* PROBLEM STATEMENT:
Look through the data below and, wherever a line carries the word "minor", please copy that line.

Records excerpted from a collection:
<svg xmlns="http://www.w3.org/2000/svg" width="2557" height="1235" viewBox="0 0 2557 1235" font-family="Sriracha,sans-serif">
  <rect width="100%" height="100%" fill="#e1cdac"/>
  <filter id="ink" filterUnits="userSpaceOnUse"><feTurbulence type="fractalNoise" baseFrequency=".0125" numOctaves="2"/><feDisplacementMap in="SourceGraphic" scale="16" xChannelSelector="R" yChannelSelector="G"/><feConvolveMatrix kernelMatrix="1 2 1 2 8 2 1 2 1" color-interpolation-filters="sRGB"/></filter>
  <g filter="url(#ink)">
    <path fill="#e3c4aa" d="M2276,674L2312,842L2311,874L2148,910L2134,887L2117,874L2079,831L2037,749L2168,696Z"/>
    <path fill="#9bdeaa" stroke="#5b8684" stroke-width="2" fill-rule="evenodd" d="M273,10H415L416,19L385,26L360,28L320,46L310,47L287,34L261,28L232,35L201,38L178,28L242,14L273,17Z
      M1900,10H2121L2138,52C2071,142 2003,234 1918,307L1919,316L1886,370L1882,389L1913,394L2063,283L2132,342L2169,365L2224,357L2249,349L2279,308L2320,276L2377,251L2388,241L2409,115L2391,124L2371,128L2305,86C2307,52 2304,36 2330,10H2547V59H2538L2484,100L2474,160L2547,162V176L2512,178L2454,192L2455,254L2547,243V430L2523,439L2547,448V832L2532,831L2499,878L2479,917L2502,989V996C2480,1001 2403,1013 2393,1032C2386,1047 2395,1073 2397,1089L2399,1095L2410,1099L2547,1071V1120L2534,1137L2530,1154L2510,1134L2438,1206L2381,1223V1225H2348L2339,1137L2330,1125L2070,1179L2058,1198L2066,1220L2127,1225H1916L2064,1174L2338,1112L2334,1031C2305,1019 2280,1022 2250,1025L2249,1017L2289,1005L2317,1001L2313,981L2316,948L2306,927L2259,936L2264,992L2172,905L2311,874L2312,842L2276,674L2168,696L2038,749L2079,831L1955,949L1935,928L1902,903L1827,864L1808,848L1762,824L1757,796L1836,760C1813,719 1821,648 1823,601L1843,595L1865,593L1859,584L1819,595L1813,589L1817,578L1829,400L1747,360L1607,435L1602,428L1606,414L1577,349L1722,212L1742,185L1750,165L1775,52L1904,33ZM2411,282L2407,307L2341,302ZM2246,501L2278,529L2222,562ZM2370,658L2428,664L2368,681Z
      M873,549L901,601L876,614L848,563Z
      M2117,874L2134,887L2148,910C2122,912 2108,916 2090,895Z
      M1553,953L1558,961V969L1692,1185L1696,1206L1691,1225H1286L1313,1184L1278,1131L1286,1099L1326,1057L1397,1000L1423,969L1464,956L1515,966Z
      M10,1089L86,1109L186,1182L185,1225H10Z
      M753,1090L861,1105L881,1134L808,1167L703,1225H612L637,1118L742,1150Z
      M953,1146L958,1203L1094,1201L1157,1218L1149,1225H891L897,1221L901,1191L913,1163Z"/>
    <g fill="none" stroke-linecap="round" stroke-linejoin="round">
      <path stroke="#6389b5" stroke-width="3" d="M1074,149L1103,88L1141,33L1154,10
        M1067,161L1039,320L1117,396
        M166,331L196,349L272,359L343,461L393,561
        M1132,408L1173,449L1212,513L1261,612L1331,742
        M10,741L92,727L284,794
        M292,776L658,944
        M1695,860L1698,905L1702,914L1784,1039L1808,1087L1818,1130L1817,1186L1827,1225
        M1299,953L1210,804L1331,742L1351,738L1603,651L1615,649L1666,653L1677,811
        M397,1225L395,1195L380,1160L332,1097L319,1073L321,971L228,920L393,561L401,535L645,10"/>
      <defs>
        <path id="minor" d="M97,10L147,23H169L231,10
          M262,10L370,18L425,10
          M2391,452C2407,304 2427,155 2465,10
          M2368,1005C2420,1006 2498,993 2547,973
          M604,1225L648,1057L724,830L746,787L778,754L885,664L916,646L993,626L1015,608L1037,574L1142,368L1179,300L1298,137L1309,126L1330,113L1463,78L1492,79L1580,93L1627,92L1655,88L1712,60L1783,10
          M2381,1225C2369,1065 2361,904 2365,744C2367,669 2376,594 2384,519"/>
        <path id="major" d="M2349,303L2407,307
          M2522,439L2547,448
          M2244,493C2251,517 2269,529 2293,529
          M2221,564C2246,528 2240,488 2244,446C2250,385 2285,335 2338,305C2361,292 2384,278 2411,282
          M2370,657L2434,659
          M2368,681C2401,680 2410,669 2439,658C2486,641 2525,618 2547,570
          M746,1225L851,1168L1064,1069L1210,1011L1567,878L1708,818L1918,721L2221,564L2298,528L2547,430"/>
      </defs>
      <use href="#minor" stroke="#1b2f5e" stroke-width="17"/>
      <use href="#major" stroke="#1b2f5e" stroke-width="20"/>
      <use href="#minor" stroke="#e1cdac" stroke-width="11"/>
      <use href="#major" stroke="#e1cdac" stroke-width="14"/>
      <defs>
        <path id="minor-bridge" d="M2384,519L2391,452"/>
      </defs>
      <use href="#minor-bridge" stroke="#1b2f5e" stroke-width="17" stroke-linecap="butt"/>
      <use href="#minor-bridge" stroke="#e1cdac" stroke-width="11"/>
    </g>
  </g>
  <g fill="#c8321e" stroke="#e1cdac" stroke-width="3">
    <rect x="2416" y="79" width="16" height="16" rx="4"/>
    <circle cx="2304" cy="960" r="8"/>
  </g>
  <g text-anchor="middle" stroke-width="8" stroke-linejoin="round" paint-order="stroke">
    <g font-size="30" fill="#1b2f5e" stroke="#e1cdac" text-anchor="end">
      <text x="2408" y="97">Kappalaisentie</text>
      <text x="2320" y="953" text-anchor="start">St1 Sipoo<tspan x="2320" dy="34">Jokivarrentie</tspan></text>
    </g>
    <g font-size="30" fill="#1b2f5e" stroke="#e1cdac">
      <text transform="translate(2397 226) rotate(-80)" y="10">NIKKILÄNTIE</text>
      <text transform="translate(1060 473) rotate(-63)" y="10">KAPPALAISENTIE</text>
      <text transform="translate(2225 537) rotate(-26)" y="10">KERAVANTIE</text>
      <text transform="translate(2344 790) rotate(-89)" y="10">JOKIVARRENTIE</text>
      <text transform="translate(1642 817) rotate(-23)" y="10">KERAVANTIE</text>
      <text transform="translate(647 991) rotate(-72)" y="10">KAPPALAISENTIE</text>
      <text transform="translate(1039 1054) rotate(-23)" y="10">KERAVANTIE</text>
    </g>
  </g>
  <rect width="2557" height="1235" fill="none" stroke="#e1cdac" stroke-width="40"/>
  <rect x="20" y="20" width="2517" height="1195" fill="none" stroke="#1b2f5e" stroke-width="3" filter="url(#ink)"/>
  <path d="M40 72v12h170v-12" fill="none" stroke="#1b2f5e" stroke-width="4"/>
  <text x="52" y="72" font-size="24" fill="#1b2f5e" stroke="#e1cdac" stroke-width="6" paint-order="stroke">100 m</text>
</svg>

* RESULT:
        <path id="minor" d="M97,10L147,23H169L231,10
      <use href="#minor" stroke="#1b2f5e" stroke-width="17"/>
      <use href="#minor" stroke="#e1cdac" stroke-width="11"/>
        <path id="minor-bridge" d="M2384,519L2391,452"/>
      <use href="#minor-bridge" stroke="#1b2f5e" stroke-width="17" stroke-linecap="butt"/>
      <use href="#minor-bridge" stroke="#e1cdac" stroke-width="11"/>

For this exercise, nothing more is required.